Consumers Better Off With Retail Choice in Electricity, Finds Study

by | Jul 15, 2015

Competitive electricity choice markets offer consumers advantages over monopolistic utility markets in three key areas – price, investment, and reliability – according to research findings released on July 13 by Compete, a Washington, DC-based coalition of electricity stakeholders.

The study, Evolution of the Revolution: The Sustained Success of Retail Electricity Competition, was conducted on behalf of COMPETE, using data from the Energy Information Administration (EIA), by Philip O’Connor, president of PROactive Strategies and former chairman of the Illinois Commerce Commission; and Erin O’Connell-Diaz, president of FutureFWD and former commissioner with the Illinois Commerce Commission.
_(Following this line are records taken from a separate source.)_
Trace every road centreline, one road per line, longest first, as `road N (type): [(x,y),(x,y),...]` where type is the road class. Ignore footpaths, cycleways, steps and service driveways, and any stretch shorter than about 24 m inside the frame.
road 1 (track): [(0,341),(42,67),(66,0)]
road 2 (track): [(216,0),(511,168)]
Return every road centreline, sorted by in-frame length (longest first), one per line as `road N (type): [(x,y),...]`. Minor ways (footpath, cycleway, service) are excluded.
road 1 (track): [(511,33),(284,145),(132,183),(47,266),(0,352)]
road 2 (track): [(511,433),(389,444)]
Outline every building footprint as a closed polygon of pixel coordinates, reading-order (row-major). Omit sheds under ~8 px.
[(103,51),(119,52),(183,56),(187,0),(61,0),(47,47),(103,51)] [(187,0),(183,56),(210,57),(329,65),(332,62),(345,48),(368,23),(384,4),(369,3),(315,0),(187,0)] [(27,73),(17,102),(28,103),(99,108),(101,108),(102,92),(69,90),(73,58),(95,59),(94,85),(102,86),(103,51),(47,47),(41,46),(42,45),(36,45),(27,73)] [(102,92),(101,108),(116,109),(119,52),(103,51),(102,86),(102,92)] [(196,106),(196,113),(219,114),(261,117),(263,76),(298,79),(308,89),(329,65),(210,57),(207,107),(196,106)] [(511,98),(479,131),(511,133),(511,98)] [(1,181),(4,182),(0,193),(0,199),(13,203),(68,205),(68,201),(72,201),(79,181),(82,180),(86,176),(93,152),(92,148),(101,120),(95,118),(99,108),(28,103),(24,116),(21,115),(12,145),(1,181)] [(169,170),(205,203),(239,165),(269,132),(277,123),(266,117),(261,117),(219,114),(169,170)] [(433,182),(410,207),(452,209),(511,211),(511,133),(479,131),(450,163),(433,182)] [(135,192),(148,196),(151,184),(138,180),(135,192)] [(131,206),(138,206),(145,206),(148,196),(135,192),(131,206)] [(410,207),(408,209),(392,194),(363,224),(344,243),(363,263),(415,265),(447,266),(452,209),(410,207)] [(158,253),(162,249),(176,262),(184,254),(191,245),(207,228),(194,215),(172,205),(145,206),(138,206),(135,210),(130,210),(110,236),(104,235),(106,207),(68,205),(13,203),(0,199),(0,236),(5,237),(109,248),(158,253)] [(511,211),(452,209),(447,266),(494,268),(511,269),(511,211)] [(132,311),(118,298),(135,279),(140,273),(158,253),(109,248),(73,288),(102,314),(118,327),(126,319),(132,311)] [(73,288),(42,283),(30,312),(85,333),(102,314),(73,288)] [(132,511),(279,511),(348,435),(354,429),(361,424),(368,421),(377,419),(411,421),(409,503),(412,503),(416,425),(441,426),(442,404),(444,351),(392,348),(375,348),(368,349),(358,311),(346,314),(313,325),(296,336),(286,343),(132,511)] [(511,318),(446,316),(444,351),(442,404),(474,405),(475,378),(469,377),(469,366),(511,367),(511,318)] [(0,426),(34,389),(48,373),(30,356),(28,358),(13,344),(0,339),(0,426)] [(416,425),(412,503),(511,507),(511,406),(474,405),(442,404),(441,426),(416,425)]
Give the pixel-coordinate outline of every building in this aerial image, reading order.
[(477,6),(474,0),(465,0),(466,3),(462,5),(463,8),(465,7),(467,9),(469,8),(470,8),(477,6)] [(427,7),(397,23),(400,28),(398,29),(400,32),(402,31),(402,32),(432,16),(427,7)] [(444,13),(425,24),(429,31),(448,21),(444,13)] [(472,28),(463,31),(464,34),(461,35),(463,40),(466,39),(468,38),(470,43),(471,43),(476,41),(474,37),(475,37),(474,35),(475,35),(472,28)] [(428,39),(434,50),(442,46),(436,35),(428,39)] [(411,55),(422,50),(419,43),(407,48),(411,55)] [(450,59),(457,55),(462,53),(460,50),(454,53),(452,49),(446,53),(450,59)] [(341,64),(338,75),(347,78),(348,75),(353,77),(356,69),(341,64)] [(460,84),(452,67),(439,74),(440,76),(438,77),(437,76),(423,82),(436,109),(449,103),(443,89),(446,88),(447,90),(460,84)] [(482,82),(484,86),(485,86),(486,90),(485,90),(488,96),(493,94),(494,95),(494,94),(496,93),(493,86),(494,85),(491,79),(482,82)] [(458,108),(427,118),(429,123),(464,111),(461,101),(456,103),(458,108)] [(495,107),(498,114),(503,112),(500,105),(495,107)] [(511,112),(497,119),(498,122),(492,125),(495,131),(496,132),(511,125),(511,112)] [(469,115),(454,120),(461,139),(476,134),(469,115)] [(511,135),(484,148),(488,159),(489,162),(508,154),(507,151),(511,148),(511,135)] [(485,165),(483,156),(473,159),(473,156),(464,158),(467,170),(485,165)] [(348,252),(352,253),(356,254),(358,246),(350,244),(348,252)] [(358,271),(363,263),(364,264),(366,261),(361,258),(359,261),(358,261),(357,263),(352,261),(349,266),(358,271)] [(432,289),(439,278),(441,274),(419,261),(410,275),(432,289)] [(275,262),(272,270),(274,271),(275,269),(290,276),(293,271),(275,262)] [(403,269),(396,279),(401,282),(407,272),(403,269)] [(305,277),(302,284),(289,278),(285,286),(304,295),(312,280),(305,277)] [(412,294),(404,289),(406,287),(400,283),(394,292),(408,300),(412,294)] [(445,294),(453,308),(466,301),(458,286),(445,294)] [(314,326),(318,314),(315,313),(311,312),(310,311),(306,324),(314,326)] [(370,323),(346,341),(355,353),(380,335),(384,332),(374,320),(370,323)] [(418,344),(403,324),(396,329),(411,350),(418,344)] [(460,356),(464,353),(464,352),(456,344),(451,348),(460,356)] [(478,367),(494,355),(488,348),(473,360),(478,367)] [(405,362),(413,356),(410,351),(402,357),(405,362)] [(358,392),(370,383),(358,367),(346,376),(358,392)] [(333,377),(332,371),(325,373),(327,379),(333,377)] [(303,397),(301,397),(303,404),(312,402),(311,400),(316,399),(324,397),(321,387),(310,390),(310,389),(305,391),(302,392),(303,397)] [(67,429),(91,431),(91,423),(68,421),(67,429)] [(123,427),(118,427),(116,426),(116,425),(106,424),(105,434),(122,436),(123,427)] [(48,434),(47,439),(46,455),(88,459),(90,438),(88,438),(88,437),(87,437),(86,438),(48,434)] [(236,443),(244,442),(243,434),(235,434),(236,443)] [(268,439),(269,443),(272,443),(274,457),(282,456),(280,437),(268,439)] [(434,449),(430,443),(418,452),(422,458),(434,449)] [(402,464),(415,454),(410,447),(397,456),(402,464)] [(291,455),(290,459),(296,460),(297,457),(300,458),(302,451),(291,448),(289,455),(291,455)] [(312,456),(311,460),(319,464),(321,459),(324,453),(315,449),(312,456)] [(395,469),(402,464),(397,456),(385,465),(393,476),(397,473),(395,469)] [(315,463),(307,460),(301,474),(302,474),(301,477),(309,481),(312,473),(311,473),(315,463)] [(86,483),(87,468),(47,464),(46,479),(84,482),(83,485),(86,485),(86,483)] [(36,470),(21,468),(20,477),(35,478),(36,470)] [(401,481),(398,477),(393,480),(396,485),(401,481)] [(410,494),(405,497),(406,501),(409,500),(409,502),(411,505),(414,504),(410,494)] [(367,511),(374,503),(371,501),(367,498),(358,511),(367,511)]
“At the outset, customer choice opponents claimed retail electricity competition would increase prices and price volatility and decrease generation investment and electric reliability,” the authors note in their executive summary. However, they report, “The empirical data demolish those claims, showing instead that, whenever allowed, consumers enthusiastically embrace customer choice.”

Specifically, they say, the following data support their claims:

  • Customer Choice is thriving in 14 states and the District of Columbia, which have full access (referred to as “customer choice jurisdictions” in this research study).
  • From 2003 to 2013, in the customer choice jurisdictions, accounts served with supply from competitive suppliers rather than with power supply from local delivery utilities, grew by 524 percent for commercial and industrial (C&I) customers and by 636 percent for residential – totaling 19 million customer accounts by year-end 2013;
  • From 2003-2014, in the customer choice jurisdictions, electrical load served by competitive suppliers grew dramatically, even in an era of overall flat growth in electricity consumption: 181 percent for C&I and 673 percent for residential – accounting for 20 of every 100 kWh sold in the contiguous United States.;
  • Competition-era price trends in the customer choice jurisdictions have been more favorable to customers than price trends in the 35 traditional monopoly regulation jurisdictions (“monopoly states”), with average electricity prices falling against inflation in customer choice jurisdictions, but far exceeding inflation in monopoly states; and
  • Customer choice jurisdictions, as a group, have outperformed monopoly states in generation, attracting billions of dollars of investment in new, more efficient generation; and resulting in higher capacity factors than in monopoly states and parity in resource adequacy to meet load.

“Given the sustained, demonstrable success of customer choice both in price trends and in generation investment and performance, the terms of the debate should shift to how retail customer choice provides a better platform for addressing innovation, accommodating environmental goals, allocating risk, and responsiveness to fast-changing economic, financial and technology conditions,” said O’Connell-Diaz.